Ferrari napędzane bateryjnie dałoby Sergio Marchionne szansę na uchwycenie części sprzedaży i zainteresowania jakim może cieszyć się Elon Musk, którego samochody Tesla Roadster i Model S zdefiniowały rynek luksusowych samochodów elektrycznych na lata przed rywalami. Jak dotąd, 65-letni Sergio Marchionne nie zainwestował w elektryfikację lub samochody autonomiczne tak dużo, jak niektórzy tradycyjni producenci samochodów, faworyzując partnerstwa z takimi firmami, jak Waymo Google'a.
Plan strategiczny prezesa Marchionne będzie jego ostatnim planem na czele kultowej włoskiej marki. Ferrari dąży do rocznej sprzedaży przekraczającej ustanowiony limit 10 000 samochodów, który do tej pory pozwalał mu działać w oparciu o mniej rygorystyczne zasady dotyczące zużycia paliwa. Celem jest podwojenie zysku operacyjnego do około 2 miliardów euro do 2022 roku.

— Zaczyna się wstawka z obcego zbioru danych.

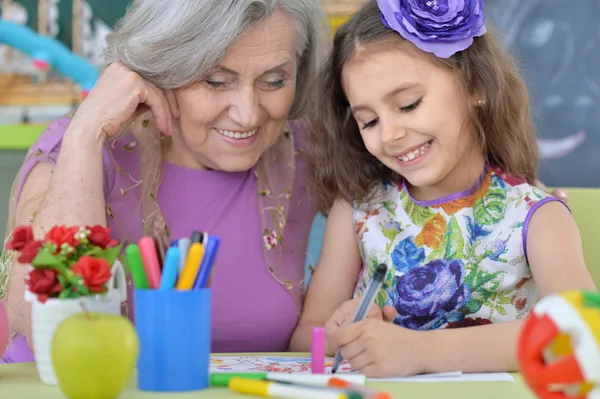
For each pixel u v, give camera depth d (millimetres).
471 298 1395
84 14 3088
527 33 3098
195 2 1383
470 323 1404
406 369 1110
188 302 950
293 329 1597
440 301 1403
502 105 1422
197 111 1449
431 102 1320
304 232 1677
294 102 1663
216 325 1554
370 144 1373
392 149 1347
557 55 3088
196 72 1405
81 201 1360
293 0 1459
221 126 1474
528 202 1382
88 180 1380
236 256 1577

Po latach sceptycyzmu co do szybkości wprowadzania alternatywnych silników i nowych technologii, Sergio Marchionne powiedział w wywiadzie przed pokazem w Detroit, że nadszedł czas na zmianę w branży. Szef Ferrari uważa, że do 2025 r. mniej niż połowa sprzedanych samochodów będzie napędzana wyłącznie spalinowo, ponieważ gaz i olej napędowy ustępują miejsca układom hybrydowym, elektrycznym i ogniwom paliwowym.